Reproduce the lines in these records word for word, leaving out the pictures.

[Collected data]
————————
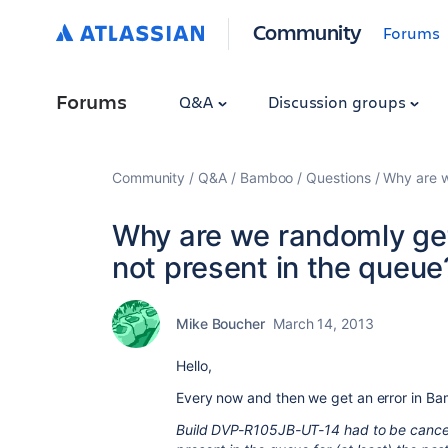
Community
Forums
Forums
Q&A
Discussion groups
Community
Q&A
Bamboo
Questions
Why are w
Why are we randomly gett
not present in the queue
Mike Boucher
March 14, 2013
Hello,
Every now and then we get an error in Ba
Build DVP-R105JB-UT-14 had to be cancel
————————
Your solution:
Community
Forums
Forums
Q&A
Discussion groups
Community
Q&A
Bamboo
Questions
Why are w
Why are we randomly gett
not present in the queue
Mike Boucher
March 14, 2013
Hello,
Every now and then we get an error in Ba
Build DVP-R105JB-UT-14 had to be cancel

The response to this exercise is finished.